North Whidbey Help House deputy director retires

A career of service to the public came to a bittersweet end when Eric Mager retired Aug. 31.

A career of service to the public came to a bittersweet end Aug. 31 when Eric Mager retired as deputy director of the North Whidbey Help House.

After 19 years at the Oak Harbor-based food bank, Mager said what he will miss most is the people he has come to befriend over nearly two decades of service.

Mager began his career in aviation electronics in the Navy, which brought him to Whidbey Island in 1983. He completed four tours from Naval Air Station Whidbey Island, then retired to Whidbey in 1999 after ending his career as a chief in Guam.

Mager earned a computer information systems degree from Skagit Valley College and worked for a few years in the tech industry, but found the field’s highly demanding work culture unsatisfying. He wanted to work with people, and increasingly, he felt himself being drawn toward social services.

He went back to school for a social services degree, which he wouldn’t finish, as he soon found a job in the field. For a school assignment, he interviewed the former director of the Help House. The director mentioned he was about to retire, and then-deputy director Jean Wieman would be stepping into his shoes. The Help House would soon be in need of a new deputy director.

Mager applied for the position and was hired shortly after in 2004.

The position has come with many responsibilities over the years, Mager said. He was in charge of managing and organizing the warehouse and freezer, sorting donations, overseeing the food bank’s participation in the U.S. Department of Agriculture Commodity Supplemental Food Program, submitting reports to the state, interfacing with grocery store managers that give food to the Help House and various administrative tasks.

Mager added that he has seen a lot of growth in the food bank over his 19 years working there. The Help House increased its capacity with the addition of a produce stand, a fridge for dairy and deli products and a large, walk-in freezer. As the population on the island has grown, the Help House has served more and more families monthly.
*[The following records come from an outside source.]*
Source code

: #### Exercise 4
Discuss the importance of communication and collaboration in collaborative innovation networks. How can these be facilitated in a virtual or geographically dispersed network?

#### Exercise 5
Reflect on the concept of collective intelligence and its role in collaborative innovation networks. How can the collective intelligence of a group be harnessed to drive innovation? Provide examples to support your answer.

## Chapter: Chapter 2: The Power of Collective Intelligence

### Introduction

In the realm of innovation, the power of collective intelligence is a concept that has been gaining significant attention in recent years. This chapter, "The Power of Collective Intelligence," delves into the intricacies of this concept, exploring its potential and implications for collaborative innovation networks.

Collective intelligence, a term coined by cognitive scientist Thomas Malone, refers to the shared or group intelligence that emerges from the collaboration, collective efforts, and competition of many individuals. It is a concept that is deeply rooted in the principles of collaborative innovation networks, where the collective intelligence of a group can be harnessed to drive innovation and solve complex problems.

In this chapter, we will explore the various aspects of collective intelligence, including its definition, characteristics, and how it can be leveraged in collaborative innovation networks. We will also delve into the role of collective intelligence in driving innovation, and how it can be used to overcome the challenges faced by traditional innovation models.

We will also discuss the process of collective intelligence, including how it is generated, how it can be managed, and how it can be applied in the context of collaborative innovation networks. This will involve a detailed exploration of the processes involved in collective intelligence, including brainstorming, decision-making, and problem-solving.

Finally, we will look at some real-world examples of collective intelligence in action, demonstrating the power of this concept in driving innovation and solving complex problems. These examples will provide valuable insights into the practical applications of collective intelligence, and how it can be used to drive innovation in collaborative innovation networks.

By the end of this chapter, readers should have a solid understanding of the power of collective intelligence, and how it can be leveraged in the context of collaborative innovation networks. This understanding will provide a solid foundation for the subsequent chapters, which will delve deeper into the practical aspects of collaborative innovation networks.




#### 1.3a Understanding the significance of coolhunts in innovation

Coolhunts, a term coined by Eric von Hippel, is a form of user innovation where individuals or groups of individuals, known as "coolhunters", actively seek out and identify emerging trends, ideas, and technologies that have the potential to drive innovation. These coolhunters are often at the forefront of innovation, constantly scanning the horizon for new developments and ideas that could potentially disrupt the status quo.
Mager’s favorite part about working at the Help House is interacting with all the members of the community that work together to make the food bank’s services happen. Local business owners, grocery store managers, community donors, members of nearby churches and other charitable organizations, donors, volunteers and clients have all become dear friends to Mager, he said.

“It’s just really an all around community interaction that keeps this place going,” he said.

For this reason, he had mixed feelings approaching his retirement last week, but overall, he said he felt good about it. In retirement, Mager said he plans to take some more classes at the college, perhaps travel a little and maybe even continue volunteering at the Help House.